Prompt: Could you write out the lines below exactly, beginning with the first and finishing with the one that contains "Prints out the full"?

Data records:

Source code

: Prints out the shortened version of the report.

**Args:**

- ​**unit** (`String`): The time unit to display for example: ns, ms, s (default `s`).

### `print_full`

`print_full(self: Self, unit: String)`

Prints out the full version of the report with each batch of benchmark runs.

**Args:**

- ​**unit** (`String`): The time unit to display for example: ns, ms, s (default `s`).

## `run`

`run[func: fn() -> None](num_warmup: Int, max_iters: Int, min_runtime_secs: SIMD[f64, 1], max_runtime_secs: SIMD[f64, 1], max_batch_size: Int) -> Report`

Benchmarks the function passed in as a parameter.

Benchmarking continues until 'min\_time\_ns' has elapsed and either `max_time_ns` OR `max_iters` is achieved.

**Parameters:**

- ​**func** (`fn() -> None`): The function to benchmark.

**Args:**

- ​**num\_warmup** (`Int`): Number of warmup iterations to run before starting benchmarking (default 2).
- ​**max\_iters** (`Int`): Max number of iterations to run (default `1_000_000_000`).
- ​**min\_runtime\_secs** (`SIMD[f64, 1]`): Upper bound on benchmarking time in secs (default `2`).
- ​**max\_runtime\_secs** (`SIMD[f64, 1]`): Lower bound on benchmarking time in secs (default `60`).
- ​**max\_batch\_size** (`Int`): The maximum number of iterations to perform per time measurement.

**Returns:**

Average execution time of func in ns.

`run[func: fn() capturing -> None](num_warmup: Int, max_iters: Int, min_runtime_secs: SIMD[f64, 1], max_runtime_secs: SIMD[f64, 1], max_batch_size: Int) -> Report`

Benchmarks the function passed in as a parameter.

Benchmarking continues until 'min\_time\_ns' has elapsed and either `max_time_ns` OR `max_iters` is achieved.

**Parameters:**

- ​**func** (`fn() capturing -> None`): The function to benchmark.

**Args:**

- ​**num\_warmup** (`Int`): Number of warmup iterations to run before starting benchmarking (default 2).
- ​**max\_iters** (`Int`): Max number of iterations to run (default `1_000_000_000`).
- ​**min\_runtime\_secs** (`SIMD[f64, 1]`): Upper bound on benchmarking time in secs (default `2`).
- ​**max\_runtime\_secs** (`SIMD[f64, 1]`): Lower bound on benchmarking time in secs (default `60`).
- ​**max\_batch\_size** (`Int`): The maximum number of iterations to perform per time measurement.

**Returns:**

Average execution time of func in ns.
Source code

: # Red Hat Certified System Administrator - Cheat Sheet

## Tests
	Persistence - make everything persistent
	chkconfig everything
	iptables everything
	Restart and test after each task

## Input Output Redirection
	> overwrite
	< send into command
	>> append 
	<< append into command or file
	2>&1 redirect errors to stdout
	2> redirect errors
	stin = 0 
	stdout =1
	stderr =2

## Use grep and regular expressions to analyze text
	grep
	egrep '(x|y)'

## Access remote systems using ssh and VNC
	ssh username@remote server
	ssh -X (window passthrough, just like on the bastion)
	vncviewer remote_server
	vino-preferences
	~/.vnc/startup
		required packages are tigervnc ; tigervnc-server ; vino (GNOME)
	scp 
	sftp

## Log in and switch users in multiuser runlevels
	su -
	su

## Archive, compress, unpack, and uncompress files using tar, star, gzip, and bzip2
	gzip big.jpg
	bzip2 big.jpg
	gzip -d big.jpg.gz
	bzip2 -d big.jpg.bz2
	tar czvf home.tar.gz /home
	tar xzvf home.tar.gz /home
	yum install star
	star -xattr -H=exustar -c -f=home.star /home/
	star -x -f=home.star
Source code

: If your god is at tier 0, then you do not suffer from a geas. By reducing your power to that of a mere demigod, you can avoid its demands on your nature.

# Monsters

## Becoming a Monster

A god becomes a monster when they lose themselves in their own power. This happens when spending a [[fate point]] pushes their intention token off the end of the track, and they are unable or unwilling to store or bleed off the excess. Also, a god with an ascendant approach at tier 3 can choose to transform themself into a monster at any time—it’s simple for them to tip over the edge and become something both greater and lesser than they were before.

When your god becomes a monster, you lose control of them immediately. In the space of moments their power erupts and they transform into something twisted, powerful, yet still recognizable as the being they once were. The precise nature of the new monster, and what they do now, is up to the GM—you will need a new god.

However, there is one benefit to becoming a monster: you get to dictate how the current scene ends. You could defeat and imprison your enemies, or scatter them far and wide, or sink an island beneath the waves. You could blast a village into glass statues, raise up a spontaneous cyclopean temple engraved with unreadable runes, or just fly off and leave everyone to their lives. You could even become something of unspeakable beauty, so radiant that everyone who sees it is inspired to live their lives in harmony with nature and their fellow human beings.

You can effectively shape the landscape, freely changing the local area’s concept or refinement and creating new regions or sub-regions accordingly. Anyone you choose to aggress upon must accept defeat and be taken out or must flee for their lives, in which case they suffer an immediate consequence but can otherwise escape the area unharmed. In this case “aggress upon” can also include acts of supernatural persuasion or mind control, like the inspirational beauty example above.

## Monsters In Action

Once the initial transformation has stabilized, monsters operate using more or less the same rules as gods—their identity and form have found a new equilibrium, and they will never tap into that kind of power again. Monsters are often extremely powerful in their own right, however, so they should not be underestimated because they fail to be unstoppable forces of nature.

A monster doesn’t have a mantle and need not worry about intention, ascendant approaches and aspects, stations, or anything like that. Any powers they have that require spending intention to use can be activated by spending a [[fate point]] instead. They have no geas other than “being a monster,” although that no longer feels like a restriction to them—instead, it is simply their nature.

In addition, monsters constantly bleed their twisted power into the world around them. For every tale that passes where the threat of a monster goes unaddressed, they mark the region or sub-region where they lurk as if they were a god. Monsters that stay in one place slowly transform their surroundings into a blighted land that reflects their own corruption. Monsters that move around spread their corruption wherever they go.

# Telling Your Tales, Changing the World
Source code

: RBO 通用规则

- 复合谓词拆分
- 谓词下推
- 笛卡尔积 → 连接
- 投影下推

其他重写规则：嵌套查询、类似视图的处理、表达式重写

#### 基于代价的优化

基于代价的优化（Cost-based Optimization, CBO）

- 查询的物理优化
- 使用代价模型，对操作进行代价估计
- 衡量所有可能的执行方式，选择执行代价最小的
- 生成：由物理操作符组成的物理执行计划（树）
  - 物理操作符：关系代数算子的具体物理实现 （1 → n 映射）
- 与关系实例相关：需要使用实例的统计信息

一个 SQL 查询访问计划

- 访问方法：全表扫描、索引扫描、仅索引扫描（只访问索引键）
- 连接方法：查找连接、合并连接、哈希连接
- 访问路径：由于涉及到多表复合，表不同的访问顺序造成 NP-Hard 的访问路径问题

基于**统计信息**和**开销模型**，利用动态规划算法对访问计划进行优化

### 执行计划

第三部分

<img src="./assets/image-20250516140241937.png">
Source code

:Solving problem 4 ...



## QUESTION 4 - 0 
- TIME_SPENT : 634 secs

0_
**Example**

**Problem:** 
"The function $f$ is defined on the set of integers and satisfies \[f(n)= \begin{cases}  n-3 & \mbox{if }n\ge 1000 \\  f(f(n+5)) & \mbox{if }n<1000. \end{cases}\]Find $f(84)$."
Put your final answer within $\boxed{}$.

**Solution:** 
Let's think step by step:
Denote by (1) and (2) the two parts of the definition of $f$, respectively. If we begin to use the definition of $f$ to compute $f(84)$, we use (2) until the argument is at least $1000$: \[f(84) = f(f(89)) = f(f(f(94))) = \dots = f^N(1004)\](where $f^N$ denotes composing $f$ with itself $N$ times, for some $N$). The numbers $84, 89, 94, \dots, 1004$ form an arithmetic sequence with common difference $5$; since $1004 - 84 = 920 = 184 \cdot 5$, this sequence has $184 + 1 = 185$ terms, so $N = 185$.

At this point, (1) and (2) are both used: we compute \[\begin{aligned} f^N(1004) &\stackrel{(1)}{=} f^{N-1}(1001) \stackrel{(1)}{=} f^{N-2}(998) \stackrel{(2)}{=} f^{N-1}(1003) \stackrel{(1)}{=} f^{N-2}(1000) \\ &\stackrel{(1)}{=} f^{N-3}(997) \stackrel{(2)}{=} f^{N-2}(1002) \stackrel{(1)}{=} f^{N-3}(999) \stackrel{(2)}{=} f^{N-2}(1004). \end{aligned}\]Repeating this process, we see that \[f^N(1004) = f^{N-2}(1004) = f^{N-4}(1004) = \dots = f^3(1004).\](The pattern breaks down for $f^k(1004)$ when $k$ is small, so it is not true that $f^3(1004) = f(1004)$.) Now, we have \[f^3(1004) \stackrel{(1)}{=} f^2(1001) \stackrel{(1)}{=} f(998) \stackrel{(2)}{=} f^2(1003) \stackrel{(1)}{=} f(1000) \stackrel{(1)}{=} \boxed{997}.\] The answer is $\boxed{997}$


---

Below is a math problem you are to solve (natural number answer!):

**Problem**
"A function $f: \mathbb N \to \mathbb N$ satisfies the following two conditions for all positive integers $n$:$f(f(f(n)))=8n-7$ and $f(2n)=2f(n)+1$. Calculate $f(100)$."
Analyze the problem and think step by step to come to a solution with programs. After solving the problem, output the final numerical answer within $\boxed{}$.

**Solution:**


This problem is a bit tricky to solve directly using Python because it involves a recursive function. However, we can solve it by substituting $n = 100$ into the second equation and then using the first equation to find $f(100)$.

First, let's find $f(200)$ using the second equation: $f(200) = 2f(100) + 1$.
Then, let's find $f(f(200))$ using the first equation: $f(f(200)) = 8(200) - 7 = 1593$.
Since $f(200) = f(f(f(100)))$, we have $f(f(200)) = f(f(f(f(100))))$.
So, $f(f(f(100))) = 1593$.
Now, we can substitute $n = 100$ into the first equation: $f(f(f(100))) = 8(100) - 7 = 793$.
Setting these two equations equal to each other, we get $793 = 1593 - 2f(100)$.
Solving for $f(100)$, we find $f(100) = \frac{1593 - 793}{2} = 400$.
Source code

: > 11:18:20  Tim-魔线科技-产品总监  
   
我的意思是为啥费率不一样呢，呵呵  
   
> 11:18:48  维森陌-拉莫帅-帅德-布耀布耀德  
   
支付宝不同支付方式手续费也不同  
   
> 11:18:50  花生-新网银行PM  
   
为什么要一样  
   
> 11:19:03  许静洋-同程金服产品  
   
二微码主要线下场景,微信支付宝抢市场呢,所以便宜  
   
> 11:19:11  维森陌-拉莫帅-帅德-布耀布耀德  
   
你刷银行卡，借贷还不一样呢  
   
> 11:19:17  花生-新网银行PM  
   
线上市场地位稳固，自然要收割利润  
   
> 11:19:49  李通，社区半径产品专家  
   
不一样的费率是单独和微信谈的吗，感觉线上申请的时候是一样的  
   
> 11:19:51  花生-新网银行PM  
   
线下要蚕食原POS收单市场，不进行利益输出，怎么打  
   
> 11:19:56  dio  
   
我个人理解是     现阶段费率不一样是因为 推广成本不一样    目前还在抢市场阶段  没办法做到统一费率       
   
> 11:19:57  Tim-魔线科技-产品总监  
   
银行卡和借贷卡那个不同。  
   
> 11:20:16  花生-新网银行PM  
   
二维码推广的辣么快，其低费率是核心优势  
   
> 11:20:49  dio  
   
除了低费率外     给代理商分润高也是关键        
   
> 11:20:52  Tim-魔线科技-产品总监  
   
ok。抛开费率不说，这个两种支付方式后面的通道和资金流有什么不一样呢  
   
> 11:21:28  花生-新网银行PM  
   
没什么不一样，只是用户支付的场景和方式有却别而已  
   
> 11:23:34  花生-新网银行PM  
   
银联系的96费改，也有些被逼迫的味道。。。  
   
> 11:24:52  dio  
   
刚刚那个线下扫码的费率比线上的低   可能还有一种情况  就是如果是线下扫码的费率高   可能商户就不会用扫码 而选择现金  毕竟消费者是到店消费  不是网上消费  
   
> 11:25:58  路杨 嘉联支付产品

Your response:
Source code

: Prints out the shortened version of the report.

**Args:**

- ​**unit** (`String`): The time unit to display for example: ns, ms, s (default `s`).

### `print_full`

`print_full(self: Self, unit: String)`

Prints out the full version of the report with each batch of benchmark runs.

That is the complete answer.